Il resto fu veloce, molto più
veloce di quel che chiunque avrebbe potuto immaginare. Si pensa che il
pensiero sia la cosa più veloce. A volte è il dolore, la disperazione
che esplode dopo che si arriva al culmine massimo oltre al quale non si
torna più indietro. Il punto di rottura. Lì dove chiunque può fare
qualunque cosa. Anche uccidere.
E lì in quel caos di agenti
che si muovevano e di uno che prendeva l’altro, Tyler preda del dolore,
con lo sguardo pieno di odio e lacrime e male, si girò verso Max ancora
vicino a lui, all’altezza dei suoi occhi disperati comparve la pistola
alla sua cintura presa per emergenza. L’afferrò e prima che qualcuno
riuscisse anche solo a vederlo, prima che Don completasse il ‘Tyler,
no’ e che Nikki arrivasse a prendere Colton, Tyler puntò la pistola
contro suo cugino e senza dire nulla, senza gridare, senza esitare,
sparò in pieno petto. Lo sparo risuonò, gli agenti accorsero con le
pistole, Nikki fu la prima, Don non riuscì a muovere più un passo,
Colby istintivamente, con Max in manette, lo tirò in parte.

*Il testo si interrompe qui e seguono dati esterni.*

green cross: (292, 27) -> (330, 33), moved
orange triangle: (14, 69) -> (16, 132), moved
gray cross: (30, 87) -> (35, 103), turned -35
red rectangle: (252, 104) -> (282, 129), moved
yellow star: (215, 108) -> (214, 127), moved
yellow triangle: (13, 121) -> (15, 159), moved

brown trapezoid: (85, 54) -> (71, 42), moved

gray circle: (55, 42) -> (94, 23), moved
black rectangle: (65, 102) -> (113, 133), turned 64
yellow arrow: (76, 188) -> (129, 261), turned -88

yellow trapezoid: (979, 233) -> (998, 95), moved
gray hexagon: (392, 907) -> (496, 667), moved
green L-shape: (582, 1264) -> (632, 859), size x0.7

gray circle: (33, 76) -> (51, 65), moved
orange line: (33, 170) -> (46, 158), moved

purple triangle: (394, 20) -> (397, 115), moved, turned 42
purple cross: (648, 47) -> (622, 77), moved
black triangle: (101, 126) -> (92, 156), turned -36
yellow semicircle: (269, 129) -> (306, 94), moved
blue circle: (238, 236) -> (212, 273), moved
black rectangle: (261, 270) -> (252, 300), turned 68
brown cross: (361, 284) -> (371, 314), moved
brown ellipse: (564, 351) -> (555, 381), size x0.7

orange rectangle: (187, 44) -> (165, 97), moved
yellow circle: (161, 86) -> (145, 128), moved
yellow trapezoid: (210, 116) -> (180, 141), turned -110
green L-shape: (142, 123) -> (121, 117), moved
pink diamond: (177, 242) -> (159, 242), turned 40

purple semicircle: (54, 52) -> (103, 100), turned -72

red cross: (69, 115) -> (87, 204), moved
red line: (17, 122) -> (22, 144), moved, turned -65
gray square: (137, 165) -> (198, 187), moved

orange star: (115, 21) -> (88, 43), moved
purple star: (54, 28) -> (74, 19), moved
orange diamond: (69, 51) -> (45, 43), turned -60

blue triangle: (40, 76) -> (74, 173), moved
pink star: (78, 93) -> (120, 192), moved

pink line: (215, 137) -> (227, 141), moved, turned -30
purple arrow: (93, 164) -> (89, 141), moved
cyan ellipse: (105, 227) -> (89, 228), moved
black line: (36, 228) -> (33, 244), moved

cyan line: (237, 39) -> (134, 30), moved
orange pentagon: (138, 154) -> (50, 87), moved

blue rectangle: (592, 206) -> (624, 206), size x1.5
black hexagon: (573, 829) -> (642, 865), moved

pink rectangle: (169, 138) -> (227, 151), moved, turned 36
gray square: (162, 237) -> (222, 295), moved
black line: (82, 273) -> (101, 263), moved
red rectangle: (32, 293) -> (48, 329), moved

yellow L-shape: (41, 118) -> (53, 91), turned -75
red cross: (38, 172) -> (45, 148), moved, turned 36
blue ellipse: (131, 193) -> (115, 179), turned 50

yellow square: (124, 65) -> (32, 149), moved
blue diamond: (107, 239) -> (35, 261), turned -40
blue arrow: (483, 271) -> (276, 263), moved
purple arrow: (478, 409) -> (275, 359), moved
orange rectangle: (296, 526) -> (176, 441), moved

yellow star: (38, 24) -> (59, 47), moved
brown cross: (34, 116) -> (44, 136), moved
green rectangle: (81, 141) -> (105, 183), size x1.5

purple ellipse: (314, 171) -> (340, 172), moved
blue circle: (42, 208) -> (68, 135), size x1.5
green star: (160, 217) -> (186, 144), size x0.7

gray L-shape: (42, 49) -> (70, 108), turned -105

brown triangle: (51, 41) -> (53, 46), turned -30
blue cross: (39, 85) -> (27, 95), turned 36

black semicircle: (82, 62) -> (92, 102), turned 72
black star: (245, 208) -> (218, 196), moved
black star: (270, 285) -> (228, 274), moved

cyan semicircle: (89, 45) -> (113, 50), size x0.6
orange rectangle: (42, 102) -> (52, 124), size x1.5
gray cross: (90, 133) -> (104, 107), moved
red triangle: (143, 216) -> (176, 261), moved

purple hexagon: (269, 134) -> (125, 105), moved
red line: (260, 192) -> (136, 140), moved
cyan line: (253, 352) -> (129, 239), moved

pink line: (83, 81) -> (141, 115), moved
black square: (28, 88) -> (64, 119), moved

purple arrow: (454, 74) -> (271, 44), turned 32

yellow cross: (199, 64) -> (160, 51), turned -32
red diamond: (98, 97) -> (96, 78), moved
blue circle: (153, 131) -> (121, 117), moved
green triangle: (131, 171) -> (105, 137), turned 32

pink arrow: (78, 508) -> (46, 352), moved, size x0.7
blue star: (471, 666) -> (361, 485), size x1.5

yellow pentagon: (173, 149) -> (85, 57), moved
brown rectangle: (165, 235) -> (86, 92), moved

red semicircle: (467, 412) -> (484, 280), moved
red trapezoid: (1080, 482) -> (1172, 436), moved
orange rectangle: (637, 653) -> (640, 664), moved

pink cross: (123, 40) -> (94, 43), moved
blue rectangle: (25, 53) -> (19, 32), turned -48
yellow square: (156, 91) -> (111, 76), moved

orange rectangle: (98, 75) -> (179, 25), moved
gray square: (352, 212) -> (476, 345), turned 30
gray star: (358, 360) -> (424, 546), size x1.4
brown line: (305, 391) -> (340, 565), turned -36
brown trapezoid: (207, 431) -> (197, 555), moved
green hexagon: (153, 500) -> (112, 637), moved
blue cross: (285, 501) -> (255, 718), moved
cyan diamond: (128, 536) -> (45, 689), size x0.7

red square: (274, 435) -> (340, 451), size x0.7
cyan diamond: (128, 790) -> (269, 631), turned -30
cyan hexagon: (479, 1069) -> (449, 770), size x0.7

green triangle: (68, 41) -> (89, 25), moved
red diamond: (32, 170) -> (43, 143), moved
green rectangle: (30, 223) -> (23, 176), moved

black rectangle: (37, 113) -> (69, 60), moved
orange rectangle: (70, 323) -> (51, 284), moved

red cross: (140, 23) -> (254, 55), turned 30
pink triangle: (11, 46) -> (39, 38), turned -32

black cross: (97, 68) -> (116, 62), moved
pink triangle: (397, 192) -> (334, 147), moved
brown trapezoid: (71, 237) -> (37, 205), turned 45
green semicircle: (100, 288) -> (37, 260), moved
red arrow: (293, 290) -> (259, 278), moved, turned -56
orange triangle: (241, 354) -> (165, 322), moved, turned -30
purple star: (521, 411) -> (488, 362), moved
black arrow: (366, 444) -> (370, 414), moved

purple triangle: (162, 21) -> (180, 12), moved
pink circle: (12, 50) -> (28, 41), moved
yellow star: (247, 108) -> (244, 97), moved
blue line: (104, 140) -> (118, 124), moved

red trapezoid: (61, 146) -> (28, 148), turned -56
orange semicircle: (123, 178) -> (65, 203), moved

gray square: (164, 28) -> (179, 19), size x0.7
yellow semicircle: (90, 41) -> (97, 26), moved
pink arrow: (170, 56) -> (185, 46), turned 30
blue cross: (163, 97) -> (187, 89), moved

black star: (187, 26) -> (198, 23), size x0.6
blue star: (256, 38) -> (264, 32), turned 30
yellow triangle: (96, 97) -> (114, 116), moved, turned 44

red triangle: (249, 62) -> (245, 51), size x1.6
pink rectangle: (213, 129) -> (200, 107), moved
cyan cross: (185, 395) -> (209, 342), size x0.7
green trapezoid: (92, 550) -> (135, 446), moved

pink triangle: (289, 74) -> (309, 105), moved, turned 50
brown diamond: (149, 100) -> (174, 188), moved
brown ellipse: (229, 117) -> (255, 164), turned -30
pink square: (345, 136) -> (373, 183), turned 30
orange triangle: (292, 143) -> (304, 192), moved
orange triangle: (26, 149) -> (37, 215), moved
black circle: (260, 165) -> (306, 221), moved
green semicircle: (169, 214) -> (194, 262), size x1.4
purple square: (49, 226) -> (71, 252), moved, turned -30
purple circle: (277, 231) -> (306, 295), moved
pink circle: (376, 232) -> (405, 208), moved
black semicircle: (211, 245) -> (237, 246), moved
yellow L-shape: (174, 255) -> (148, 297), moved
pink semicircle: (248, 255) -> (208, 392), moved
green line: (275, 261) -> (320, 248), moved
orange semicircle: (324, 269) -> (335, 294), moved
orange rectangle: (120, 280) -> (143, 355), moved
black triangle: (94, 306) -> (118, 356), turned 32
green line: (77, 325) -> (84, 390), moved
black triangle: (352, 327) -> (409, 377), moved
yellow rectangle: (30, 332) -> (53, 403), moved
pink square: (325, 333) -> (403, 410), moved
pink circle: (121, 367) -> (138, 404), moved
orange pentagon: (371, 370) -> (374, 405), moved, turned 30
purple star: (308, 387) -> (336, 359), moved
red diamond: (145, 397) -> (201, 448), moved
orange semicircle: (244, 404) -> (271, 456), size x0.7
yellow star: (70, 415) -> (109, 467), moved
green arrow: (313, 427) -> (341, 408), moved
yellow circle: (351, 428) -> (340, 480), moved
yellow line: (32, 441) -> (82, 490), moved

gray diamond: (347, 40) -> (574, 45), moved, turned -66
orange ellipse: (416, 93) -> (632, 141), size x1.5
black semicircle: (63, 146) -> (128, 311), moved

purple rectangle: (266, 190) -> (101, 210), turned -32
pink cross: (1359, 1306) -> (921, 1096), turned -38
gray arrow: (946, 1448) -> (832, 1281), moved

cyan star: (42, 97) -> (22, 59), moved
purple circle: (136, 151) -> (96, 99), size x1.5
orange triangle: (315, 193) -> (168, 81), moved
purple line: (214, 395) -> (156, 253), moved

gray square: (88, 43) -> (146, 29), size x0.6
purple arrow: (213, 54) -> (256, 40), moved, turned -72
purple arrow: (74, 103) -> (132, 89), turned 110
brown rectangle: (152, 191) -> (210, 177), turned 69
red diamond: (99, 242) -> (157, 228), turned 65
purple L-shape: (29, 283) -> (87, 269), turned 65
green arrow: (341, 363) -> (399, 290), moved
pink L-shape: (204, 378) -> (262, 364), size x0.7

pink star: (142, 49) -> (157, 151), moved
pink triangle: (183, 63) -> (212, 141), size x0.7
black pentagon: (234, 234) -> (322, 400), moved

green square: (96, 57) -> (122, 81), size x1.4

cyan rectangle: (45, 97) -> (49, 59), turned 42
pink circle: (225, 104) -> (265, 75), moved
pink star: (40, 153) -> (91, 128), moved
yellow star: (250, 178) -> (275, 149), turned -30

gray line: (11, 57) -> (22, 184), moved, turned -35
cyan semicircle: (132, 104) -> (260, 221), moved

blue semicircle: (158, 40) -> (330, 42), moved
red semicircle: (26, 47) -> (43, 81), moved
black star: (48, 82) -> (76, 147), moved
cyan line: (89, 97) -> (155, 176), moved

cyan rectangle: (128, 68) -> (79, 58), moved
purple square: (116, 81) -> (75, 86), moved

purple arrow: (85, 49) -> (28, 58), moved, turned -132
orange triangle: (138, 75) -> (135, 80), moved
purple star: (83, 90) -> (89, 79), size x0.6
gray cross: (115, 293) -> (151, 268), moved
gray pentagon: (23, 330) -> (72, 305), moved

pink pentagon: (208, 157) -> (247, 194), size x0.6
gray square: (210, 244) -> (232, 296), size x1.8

Colton cadde per terra, Tyler
rimase a fissare i suoi occhi aperti dallo shock. Occhi che si
trovarono. Quelli di Tyler piangevano silenziosi con l’odio e il dolore
vivi e quella passione che Colton stesso aveva sempre amato.
Perché non aveva grigi. Aveva
solo bianchi e neri. E non usava mai una gomma per cancellare le
imperfezioni. A lui, le sue imperfezioni, piacevano molto.
Colton scivolò via amandolo
anche in quel momento, per quel gesto, per quella reazione e per quegli
occhi bellissimi pieni di trasparenti lacrime silenziose.
“Max aveva ragione, lui è già un’opera d’arte! Non andava sistemato!”